+++ RECORDS TO PROCESS +++

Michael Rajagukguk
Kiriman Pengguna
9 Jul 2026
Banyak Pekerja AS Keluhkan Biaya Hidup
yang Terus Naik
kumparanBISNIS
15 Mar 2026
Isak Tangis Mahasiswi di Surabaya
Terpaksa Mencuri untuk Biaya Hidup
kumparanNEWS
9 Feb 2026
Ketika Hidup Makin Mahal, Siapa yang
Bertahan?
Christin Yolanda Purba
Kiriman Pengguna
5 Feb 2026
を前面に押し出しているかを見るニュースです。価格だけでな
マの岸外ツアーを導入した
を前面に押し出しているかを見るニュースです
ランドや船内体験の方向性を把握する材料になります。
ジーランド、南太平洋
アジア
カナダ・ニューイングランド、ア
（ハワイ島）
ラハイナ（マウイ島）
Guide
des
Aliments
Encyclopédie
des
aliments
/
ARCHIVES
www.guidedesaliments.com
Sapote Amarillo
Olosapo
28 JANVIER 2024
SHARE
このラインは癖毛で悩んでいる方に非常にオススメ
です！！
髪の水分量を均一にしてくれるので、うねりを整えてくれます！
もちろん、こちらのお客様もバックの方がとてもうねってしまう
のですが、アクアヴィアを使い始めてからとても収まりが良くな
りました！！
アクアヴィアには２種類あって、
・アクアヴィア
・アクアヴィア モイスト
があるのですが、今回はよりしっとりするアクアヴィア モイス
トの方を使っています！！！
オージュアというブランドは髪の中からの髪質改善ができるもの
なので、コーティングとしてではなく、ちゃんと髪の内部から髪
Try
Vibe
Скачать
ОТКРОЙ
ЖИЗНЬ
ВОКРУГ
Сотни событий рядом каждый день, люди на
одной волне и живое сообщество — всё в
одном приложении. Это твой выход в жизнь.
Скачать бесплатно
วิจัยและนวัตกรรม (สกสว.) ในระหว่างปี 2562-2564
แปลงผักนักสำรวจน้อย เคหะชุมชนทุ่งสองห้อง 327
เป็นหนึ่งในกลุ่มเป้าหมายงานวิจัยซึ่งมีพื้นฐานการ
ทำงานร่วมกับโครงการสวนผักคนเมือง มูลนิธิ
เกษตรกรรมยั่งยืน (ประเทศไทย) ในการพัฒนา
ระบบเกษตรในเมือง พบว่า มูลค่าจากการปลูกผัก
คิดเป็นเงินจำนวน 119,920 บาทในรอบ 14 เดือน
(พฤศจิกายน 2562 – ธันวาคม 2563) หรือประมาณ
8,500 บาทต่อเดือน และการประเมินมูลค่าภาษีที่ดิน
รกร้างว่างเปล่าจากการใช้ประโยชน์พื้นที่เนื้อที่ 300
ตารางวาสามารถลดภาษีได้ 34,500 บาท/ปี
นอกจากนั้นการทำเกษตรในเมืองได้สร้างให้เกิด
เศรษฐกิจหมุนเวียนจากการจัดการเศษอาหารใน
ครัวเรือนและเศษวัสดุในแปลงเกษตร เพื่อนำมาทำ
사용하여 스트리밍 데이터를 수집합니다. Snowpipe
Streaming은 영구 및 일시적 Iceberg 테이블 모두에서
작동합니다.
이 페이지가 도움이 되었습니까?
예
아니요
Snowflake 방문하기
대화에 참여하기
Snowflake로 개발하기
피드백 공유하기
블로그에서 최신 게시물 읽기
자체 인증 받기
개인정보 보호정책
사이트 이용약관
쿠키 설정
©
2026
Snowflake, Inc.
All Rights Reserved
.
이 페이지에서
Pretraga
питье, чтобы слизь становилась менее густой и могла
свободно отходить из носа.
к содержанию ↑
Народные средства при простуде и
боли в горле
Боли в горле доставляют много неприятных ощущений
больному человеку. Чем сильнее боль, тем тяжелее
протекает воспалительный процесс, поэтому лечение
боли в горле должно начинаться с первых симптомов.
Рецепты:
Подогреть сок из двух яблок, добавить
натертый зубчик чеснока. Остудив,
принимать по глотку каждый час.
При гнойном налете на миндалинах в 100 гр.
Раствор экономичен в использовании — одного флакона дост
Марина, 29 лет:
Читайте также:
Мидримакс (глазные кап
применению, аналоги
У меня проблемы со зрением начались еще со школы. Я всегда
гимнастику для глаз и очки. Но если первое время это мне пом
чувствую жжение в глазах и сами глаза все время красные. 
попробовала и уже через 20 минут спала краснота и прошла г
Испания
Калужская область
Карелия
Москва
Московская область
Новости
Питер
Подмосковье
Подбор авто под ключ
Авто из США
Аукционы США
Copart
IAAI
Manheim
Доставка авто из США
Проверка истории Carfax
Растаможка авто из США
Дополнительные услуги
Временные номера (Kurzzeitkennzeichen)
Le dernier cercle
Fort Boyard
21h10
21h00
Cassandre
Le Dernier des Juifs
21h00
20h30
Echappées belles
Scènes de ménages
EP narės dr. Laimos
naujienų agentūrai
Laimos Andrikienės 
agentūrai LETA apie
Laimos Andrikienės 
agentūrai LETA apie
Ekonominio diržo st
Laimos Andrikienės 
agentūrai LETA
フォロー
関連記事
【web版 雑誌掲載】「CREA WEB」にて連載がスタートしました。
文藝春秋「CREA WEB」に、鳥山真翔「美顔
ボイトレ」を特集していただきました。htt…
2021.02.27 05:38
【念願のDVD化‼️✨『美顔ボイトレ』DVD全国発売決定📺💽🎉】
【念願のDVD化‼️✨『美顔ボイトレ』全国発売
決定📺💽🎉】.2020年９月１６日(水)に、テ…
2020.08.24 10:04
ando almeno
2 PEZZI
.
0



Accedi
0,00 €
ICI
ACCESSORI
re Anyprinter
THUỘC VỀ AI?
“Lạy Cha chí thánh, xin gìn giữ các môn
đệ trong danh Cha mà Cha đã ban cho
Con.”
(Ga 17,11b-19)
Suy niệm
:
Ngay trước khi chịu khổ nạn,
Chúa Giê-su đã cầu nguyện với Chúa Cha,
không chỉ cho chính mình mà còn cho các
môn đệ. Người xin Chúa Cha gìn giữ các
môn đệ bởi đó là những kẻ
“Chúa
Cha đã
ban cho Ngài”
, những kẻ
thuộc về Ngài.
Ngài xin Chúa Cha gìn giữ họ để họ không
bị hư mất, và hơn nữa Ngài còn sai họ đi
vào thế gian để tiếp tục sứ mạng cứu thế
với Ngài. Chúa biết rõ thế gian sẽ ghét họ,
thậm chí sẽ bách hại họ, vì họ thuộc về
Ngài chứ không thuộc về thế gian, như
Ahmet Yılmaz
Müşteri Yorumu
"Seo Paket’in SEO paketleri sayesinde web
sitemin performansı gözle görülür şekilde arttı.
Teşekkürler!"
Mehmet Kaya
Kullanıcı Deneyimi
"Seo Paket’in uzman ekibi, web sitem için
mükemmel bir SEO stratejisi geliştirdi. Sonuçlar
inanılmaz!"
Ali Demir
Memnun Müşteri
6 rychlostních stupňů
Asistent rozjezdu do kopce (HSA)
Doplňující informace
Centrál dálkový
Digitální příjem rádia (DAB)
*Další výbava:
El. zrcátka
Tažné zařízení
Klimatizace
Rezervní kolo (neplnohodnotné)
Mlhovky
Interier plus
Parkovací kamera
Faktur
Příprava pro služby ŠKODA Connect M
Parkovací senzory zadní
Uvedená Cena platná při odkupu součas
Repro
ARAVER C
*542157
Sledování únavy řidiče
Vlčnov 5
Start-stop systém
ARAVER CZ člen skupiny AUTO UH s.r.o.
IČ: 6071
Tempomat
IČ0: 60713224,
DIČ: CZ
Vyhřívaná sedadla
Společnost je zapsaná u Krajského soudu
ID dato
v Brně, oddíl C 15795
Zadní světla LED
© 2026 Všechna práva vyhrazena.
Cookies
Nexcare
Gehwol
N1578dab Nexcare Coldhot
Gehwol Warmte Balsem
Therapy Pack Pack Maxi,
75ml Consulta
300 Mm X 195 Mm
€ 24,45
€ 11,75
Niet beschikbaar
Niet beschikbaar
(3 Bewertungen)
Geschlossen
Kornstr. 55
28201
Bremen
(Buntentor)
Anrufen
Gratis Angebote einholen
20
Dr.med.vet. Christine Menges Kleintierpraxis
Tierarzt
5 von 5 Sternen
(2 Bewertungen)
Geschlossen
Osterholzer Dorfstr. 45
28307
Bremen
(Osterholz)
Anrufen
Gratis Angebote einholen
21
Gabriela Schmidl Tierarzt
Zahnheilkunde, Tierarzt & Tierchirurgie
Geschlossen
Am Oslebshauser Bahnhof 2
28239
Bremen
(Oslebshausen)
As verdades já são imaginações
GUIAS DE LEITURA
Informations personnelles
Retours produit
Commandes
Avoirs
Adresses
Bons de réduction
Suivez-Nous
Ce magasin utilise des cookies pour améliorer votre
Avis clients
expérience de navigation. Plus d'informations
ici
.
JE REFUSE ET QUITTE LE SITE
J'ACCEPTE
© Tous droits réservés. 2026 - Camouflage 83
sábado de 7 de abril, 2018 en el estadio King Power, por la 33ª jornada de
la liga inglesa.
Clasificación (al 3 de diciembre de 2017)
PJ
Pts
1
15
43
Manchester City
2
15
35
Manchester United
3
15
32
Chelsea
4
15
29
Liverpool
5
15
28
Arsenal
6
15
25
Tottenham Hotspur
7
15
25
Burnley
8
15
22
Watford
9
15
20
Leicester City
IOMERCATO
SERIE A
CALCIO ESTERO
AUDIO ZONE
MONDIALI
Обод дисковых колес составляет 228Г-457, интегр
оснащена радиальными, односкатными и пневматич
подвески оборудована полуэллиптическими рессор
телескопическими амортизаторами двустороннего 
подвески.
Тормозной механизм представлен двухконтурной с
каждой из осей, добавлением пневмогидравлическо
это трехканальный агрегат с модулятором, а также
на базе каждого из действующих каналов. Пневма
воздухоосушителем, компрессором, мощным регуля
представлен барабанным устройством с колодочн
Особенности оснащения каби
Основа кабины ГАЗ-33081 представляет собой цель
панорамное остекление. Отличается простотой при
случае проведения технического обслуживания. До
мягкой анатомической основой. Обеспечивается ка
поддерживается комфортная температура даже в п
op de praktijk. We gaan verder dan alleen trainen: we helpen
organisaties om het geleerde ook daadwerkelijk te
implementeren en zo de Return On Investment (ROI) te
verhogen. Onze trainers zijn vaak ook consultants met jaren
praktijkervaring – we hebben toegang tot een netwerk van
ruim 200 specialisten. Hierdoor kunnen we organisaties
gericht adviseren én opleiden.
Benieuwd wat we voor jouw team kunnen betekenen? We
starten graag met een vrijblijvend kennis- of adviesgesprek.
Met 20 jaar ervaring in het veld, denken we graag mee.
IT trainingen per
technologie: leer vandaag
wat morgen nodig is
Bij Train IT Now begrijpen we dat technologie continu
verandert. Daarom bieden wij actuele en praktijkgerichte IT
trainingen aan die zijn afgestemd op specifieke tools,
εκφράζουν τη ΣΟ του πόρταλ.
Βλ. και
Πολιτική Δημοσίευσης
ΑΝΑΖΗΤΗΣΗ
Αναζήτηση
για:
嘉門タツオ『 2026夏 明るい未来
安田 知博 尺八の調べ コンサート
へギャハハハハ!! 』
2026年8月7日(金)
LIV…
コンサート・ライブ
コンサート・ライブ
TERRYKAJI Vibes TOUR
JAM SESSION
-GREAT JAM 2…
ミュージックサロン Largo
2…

+++

WORK REQUEST:
State how many lines in the items above contain the string "CREA", with case counting. Reply with the number only.

TASK OUTPUT:
2